Homebuyers now stepping away real estate, blaming it on the bear market drop.

Discussion in 'Economics' started by S2007S, Aug 22, 2011.

  1. S2007S


    This is what is going to happen, a drop of a couple of thousand points from the DOW in the past month and extreme volatility will keep people second guessing on making big purchases such as buying a house or a new car, even christmas gifts. Anyone buying a house now is an idiot, prices are going to come down even harder over the next 18 months, they are still propped up from just 2 years ago when they offered all that free money to first time buyers, fast forward and guess what, housing is still hurting, its not going to get out of this slump for at least another 10 years! There is no need to buy any real estate now, housing prices need to come down at least 40-50% before it turns around and that is going to take a really long time to happen. This market drop is going to be a huge problem for the overall economy, I would actually go as far to say that it will be even worse than the last drop just 2 years ago. People have not forgotten, those who have stuck it out and made back most of their money in the market will be most likely selling this time around and never getting back in again. Who wants to hold onto stocks and mutual funds in a market that's completely manipulated. Right now there is no place safe to park your money but under your mattress, anyone who says buy stocks because they are cheap are lying straight to your face, stocks aren't cheap as they will get cheaper and cheaper. BUBBLE ben bernanke can take the 30 year fixed to 2% and then to 1% it means nothing, it will not create demand in housing since millions of people cant even apply for a loan due to the new restrictions.

    Many say that the economy and wallstreet really dont go together meaning there is somewhat of a separation of the two, well I believe those people are wrong, a down stock market means the economy isn't going to behave so well in the next 1 to 2 quarters.

    Homebuyers Spooked by Stock Volatility

    Kathleen M. Howley, On Monday August 22, 2011, 10:56 am EDT

    Sanjay Jain called his real estate broker four days ago to cancel a deal to buy a three-bedroom home in Folsom, California, unnerved by another plunge in the most volatile equities market on record.

    “Seeing what’s happening on the stock market made me think that it’s not a good time to be buying a home,” Jain said. “I’m going to wait and see.”

    As the U.S. economy shows signs of sputtering, instability on Wall Street is sapping the confidence of would-be property buyers, said Karl Case, co-founder of the S&P/Case-Shiller home- price index. That means housing, which aided every recovery except one before the most recent recession, may deepen its five-year drag on growth.

    “There’s a dramatic effect on an economy when a major sector is flat out,” said Case, professor emeritus of economics at Wellesley College in Massachusetts. “If housing takes another leg down, it’s an accelerator. It’s going to make a recession happen faster and deeper.”

    Home sales in July fell to the lowest point this year, the National Association of Realtors said in a report last week.

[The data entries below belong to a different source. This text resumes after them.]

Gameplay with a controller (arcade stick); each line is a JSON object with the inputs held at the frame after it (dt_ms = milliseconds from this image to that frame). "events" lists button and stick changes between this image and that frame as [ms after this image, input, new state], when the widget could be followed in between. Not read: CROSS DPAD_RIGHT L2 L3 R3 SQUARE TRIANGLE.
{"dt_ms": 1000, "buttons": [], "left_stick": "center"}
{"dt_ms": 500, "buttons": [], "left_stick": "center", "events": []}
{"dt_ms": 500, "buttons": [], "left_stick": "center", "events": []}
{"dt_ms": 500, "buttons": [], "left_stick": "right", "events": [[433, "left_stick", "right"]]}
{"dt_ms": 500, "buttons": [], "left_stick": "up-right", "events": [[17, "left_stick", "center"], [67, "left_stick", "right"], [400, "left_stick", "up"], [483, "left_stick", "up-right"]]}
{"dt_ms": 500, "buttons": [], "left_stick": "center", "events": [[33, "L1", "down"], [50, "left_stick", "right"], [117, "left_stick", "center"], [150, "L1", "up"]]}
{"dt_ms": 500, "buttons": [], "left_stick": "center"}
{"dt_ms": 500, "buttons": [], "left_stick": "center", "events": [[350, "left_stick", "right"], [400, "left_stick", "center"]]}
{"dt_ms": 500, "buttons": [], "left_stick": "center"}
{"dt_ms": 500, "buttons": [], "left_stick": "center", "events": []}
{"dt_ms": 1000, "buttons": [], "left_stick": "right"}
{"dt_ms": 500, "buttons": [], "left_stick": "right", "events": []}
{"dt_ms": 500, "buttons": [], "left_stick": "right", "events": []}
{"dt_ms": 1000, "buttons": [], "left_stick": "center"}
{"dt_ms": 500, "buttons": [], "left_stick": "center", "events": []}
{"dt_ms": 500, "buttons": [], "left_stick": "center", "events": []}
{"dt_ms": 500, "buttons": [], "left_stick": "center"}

Applications for mortgages to buy homes dropped to a 13-month low in the week ended Aug. 12, even as borrowing costs tumbled, according to the Mortgage Bankers Association. The Bloomberg Consumer Comfort Index sank to the lowest since the recession.

    Equities Slide

    The Standard & Poor’s 500 Index has fallen for four straight weeks, losing 16 percent from July 22 through Aug. 19. On the day Jain canceled his deal to buy the Folsom house, global stock markets erased $1.8 trillion of wealth as Morgan Stanley said the U.S. and Europe were “dangerously close” to recession. After S&P cut the U.S. credit rating on Aug. 5, the Dow Jones Industrial Average had the biggest one-day loss since 2008, igniting memories of the housing-induced financial crisis that triggered a global recession and wiped out more than 8 million U.S. jobs.

    “A lot of people have seen their down payments for a home disappear in the stock market,” said Keith Gumbinger, vice president of HSH Associates, a loan-data firm in Pompton Plains, New Jersey. “It served as a reinforcement to the hunker-down mentality that a lot of homebuyers already had.”

    Before the start of the economic recovery in mid-2009, the U.S. had not exited a recession without being aided by housing, its largest asset class, except for in 1981, according to data from the Bureau of Economic Analysis. That year, the recovery was followed by a second, and deeper, recession in 1982.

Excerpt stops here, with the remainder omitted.